Flow control in laminar-separated flows such as bluff-body wakes or separation induced by an adverse pressure gradient over a flat-plate boundary layer remains a challenge for modern algorithms. Separation induced by the geometry of the flow induces recirculation regions whose dynamics is not yet fully understood. Depending on their characteristics, recirculation regions can be subject to self-excited instabilities also known as resonator dynamics and transient growth associated with the amplification of perturbations. Recent progress has been made in modeling and control of either the amplified dynamics or the resonator dynamics (Marquet et al. 2008) but control strategies capable of suppressing both dynamics simultaneously and drive the flow back to its steady state remain an open issue.

We address this problem using augmented Lagrangian optimization procedures to control a separated boundary layer over a bump. This particular flow geometry is known to exhibit a self-excited low-frequency flapping instability, characterized by a large scale oscillation of the recirculation region, while simultaneously amplifying perturbations localized upstream the separation region (Ehrenstein & Gallaire 2008, Passaggia et al. 2012). The control of this particular flow was already investigated using model reduction (Ehrenstein et al. 2011) and adjoint-based optimization methods (Passaggia & Ehrenstein 2013). However, neither of these approaches proved to be capable to control the flow back to its steady state and proved to lack robustness.

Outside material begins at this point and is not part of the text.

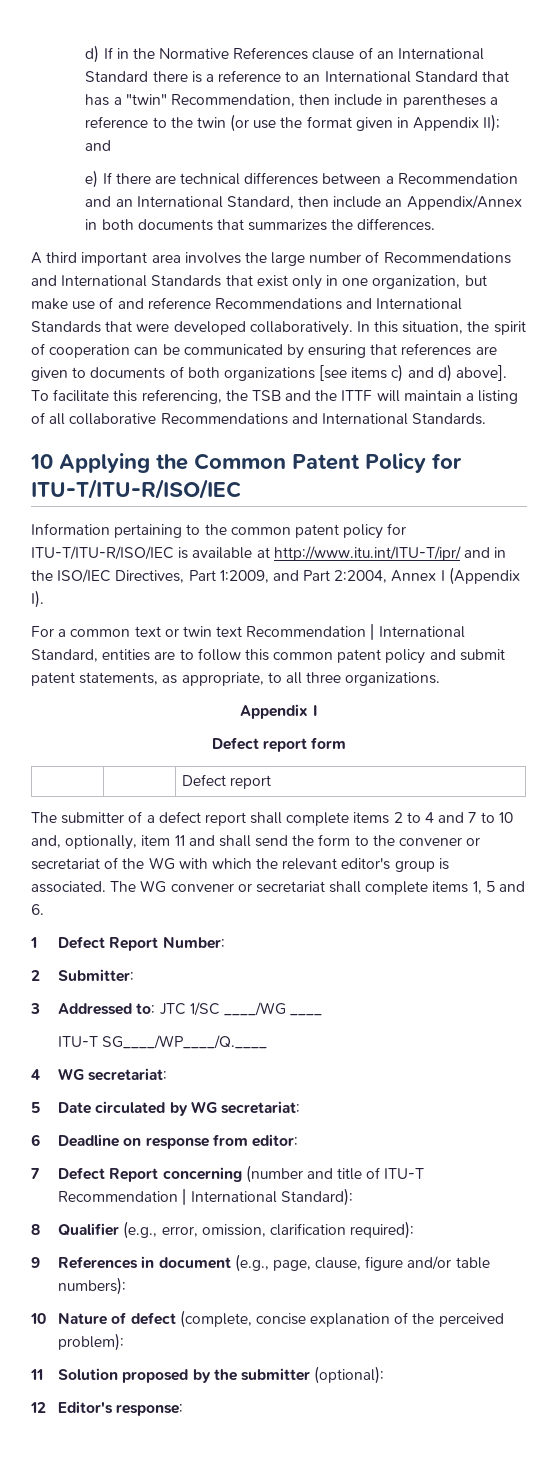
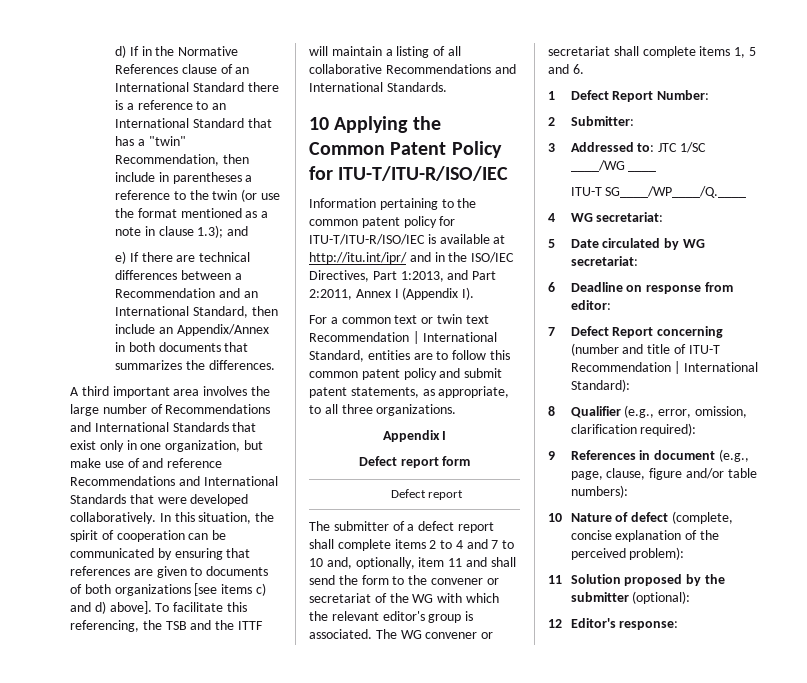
[355,114,501,132] given in Appendix II); -> [180,208,269,218] [115,225,224,238] mentioned as a note in clause 1.3);
[273,546,461,561] http://www.itu.int/ITU-T/ipr/ -> [309,252,407,264] http://itu.int/ipr/
[219,570,269,583] 1:2009, -> [400,271,444,282] 1:2013,
[334,570,388,583] 2:2004, -> [309,289,352,300] 2:2011,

We circumvent this problem by controlling the baseflow and the instability dynamics using complementary approaches. Starting from a steady state forced by a suction actuator located near the separation point, the baseflow modification is shown to be controlled by an exponentially vanishing suction strategy. For weakly unstable flow regimes, this control law can be further optimized by means of direct-adjoint iterations of the nonlinear Navier-Stokes equations. In the absence of external noise, this novel approach proves to be capable of controlling the transient dynamics and the baseflow modification simultaneously. The present strategy allows of controlling the flow from a fully developed nonlinear state back to the steady state using a single actuator located at the separation point (Passaggia & Ehrenstein 2018).

Finally we will introduce methods to compute control kernels using the adjoint method. The aim is to make the link between optimization and reduced-order controllers capable of performing feedback control.

References:

O. Marquet, D. Sipp, J.-M. Chomaz, and L. Jacquin. J. Fluid Mech., 605:429–443, 2008.

U. Ehrenstein and F. Gallaire. J. Fluid Mech., 614:315--327, 2008.

U. Ehrenstein, P-Y. Passaggia, and F. Gallaire. Theor. Comput. Fluid Dyn., 25:195–207, 2011.

P.-Y. Passaggia and U. Ehrenstein. Eur. J. Mech. B/Fluids, 41:169–177, 2013.

P.-Y. Passaggia, T. Leweke, and U. Ehrenstein. J. Fluid Mech., 703:363–373, 7 2012.

P.-Y. Passaggia and U. Ehrenstein. J. Fluid Mech., 840:238–265, 2018.